Early in the 1915 season, Kerlin suffered an injury to his finger, causing him to miss two days of practice with the Pittsburgh Rebels. During the season, The Pittsburgh Press commented that while Kerlin showed promise as a catcher, he was just too ripe and young to receive the bulk of Pittsburgh's catching duties. Frank G. Menke of the International News Service stated that Kerlin was a "coming wonder" and that he could "hit, throw, and catch in big-league fashion". Kerlin made his MLB debut mid-season on June 6, 1915, against the Chicago Whales. His second game came on July 8, against the St. Louis Terriers. He made his final MLB appearance on September 1. Over his three games with Pittsburgh, he went hitless in one at-bat. In the field, Kerlin played all three of his games at catcher, making no errors and allowing one passed ball.

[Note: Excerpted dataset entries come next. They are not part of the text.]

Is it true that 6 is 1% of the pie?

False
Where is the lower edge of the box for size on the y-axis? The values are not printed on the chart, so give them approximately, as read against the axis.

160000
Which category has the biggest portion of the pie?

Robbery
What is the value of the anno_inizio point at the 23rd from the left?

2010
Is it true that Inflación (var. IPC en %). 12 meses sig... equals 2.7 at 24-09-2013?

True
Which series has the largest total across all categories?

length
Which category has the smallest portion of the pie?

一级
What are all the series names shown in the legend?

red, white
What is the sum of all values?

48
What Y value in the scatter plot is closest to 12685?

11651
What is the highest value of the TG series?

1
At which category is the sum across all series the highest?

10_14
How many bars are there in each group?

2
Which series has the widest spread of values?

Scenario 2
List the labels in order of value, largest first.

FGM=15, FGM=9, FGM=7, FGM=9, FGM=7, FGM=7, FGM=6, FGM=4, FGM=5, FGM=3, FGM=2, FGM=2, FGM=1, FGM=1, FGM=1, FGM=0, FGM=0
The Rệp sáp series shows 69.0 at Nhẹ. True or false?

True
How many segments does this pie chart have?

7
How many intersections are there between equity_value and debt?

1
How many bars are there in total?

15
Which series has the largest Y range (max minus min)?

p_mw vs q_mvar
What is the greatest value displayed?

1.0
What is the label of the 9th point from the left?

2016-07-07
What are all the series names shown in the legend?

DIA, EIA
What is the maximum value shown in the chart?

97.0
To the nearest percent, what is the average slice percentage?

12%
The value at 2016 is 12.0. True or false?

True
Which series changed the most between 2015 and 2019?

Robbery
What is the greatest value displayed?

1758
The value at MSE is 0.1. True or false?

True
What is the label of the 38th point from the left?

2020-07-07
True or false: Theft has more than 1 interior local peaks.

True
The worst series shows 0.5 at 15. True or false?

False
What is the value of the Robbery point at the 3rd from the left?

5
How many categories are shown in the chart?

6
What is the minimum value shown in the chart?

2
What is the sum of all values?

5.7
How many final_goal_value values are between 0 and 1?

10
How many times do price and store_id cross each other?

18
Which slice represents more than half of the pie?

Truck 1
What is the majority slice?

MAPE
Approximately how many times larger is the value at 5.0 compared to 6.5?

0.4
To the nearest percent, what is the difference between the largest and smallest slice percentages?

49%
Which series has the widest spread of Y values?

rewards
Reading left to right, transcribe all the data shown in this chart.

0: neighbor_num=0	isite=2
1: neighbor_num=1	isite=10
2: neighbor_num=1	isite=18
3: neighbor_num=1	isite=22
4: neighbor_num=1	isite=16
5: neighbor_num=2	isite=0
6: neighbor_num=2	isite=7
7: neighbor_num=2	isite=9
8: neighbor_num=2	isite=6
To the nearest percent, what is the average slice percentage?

By 1920, Kerlin was living with his parents back in Homer. He worked at Fomby Hardware Store in Homer with his father. A few years later, Kerlin worked as the town undertaker. He was also the president of the local sawmill. By 1930, he was married to Lillian Kerlin of Louisiana; they had two children, daughters June and Marthe.

Kerlin died on October 29, 1974, in Corpus Christi, Texas, although some sources state he died in Shreveport, Louisiana. He was buried at Arlington Cemetery in Homer.